One catch, 40 yards. On paper, that was Seahawks receiver Paul Richardson's 2015 season.
That very brief stat-line doesn't reflect the all the work, all the sweat and all the frustration that went into Richardson's second season in the NFL, however.
After showing promise late in the 2014 season as a rookie, the second-round pick out of Colorado tore his ACL in Seattle's playoff victory over the Carolina Panthers, an injury that didn't just keep him from finishing his rookie season by playing in the Super Bowl, but that also carried over to last season. Richardson opened the 2015 season on the Physically Unable to Perform list, then after working his way back for Seattle's Week 10 game against Arizona, Richardson injured his hamstring while hauling in his lone reception of the season. When that injury didn't respond as quickly as hoped, Richardson was placed on injured reserve, ending a season that barely got going.
"It was pretty frustrating, because I want to play football," Richardson said during minicamp two weeks ago. "I just felt like I could have been helping, and I wasn't prepared and I tore my hamstring. I've just got to be smart and take care of my body and play within myself."
In a season that saw Richardson spend most of the year sidelined by injury, Doug Baldwin, Jermaine Kearse and rookie Tyler Lockett established themselves as the team's clear top three receivers in both playing time and production, while Kevin Smith and Kasen Williams climbed from the practice squad to the active roster, and have continued to build on that progress in offseason workouts this year. Yet as those two continue to grow, and as Douglas McNeil III enjoyed a strong offseason as well, and with Kenny Lawler being added in the draft, people shouldn't also forget what a healthy Richardson can bring to the receiver competition when training camp opens.
The Seahawks made Richardson their first pick in the 2014 draft because they saw so much potential in his ability and speed, and Seahawks coach Pete Carroll said they recently timed Richardson as the fastest he has ever been since they acquired him.
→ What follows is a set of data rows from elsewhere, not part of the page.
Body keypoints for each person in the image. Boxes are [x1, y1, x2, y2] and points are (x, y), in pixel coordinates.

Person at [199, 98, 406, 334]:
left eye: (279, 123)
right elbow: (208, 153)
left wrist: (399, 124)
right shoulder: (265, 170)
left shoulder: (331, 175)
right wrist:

The type of speed Richardson possesses—he ran a 4.40-second 40-yard dash at the NFL Scouting Combine in 2014—is one of football's rarest and most sought-after traits, and because of that, it would be foolish to sleep on Richardson heading into 2016, even if he is coming off of a year lost to injury.
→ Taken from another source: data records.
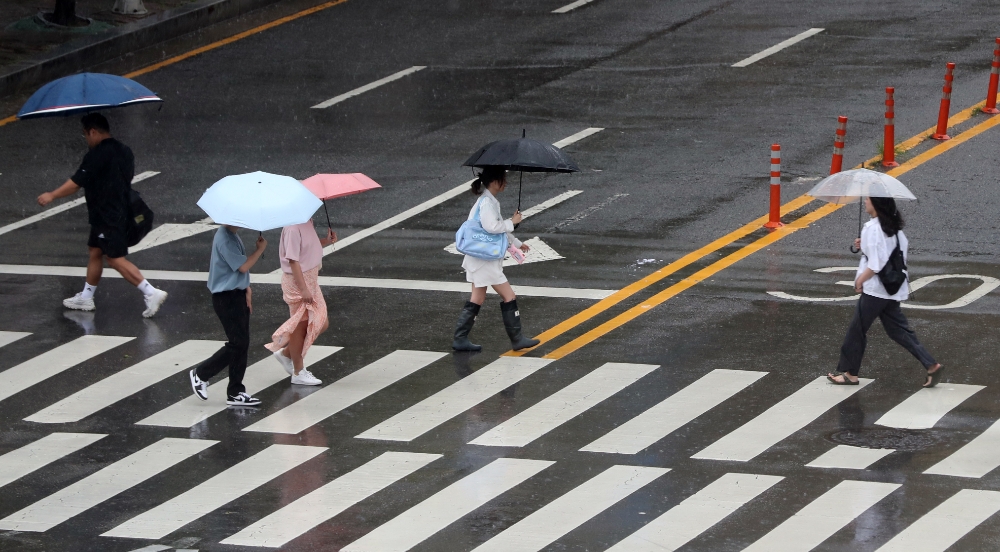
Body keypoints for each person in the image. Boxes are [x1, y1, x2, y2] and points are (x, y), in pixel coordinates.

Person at [36, 113, 168, 317]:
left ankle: (151, 292)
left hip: (108, 215)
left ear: (93, 132)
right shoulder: (124, 150)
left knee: (115, 259)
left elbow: (76, 183)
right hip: (119, 210)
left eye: (85, 135)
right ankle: (86, 297)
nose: (86, 139)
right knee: (95, 250)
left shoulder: (97, 155)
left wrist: (52, 195)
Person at [827, 197, 943, 388]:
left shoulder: (874, 228)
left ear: (877, 203)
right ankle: (932, 365)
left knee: (857, 329)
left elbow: (876, 264)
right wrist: (864, 245)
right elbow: (889, 252)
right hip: (892, 287)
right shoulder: (893, 228)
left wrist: (859, 280)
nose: (865, 201)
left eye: (868, 199)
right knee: (898, 330)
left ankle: (850, 373)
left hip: (876, 289)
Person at [452, 166, 540, 352]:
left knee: (477, 298)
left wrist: (516, 242)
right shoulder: (486, 203)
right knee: (509, 296)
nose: (505, 183)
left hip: (480, 258)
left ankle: (460, 338)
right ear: (494, 181)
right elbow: (492, 227)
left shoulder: (488, 201)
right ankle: (517, 339)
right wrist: (512, 222)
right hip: (485, 261)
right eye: (503, 179)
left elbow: (497, 230)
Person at [189, 225, 267, 406]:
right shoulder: (225, 238)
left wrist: (246, 288)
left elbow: (235, 270)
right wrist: (260, 250)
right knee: (238, 343)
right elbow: (243, 266)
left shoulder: (231, 234)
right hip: (226, 297)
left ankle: (235, 391)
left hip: (236, 294)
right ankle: (201, 374)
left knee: (242, 343)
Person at [266, 222, 337, 385]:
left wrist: (325, 241)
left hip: (310, 281)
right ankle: (298, 371)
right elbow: (293, 260)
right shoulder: (292, 228)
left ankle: (286, 354)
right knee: (301, 327)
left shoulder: (307, 222)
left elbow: (306, 249)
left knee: (321, 322)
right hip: (298, 284)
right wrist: (303, 289)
"Paul is off to a great start in camp, gosh he has done really well," Carroll said. "Obviously the hard work that he had, he had so much work on the sidelines last year. He is strong and really fast. We clocked him as fast as he has ever been for us in the OTAs, he is ready to compete and really help us."
Richardson was one of several offensive players who took part in the offseason workouts organized by Russell Wilson in Los Angeles during the spring, and both there and in OTAs and minicamp, he has shown his teammates and coaches that he is ready to be a factor in 2016.
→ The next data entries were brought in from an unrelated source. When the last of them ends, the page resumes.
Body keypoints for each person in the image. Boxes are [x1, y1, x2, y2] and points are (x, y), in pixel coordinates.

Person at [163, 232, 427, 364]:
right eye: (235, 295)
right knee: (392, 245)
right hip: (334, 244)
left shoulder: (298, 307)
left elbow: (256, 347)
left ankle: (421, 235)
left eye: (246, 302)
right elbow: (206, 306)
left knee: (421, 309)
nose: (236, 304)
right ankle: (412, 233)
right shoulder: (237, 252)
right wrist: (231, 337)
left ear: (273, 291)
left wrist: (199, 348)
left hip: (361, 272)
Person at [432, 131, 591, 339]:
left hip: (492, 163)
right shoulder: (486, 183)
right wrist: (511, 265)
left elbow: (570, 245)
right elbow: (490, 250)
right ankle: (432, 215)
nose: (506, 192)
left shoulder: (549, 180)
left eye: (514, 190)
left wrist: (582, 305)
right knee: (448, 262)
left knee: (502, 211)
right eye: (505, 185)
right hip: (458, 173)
"We all know he has elite speed, so he can be that big-play factor for us stretching the field, but he's also got pretty good route-running skills as well," Baldwin said. "That's a combination that suits receivers really well—having that top-end speed, being able to scare defensive backs out of their back pedal, but then also being able to break on a dime and come out of his cuts. He has been working really hard on that and staying healthy, and he's another guy I'm excited about seeing what he can do for us."
Richardson knows that having a breakout season has to start with staying healthy. For all the work he did to get back from the knee injury, Richardson says he could have done more to help his flexibility to perhaps avoid a second injury. It's why stretching and core conditioning are among his offseason focuses this year, as is listening to what his body is telling him.
"I've just got to be smart," Richardson said. "If I feel something, don't ignore it. Before anything happens, be on top of it… More stretching, more body and core conditioning."
Looking back on 2015, Richardson calls the season, "Pretty deflating. My attitude, my spirits were down, I had to find a way to pick back up to be able to come back for this offseason. That's what I did, and I'm pretty proud of how things have gone since then."
And having come back strong this offseason, Richardson is confident he can help Seattle's offense going forward.
"Just adding more versatility to our offense and our special teams with my speed," he said. "I'm fast, man. They've been using that every way they can and it's been working out.
"I'm very excited… I just think I can come in with more speed, stretching the field, and guys will be open underneath. Then when they start paying attention to that, we'll get them downfield as well, so I think I'll just add to what we're doing.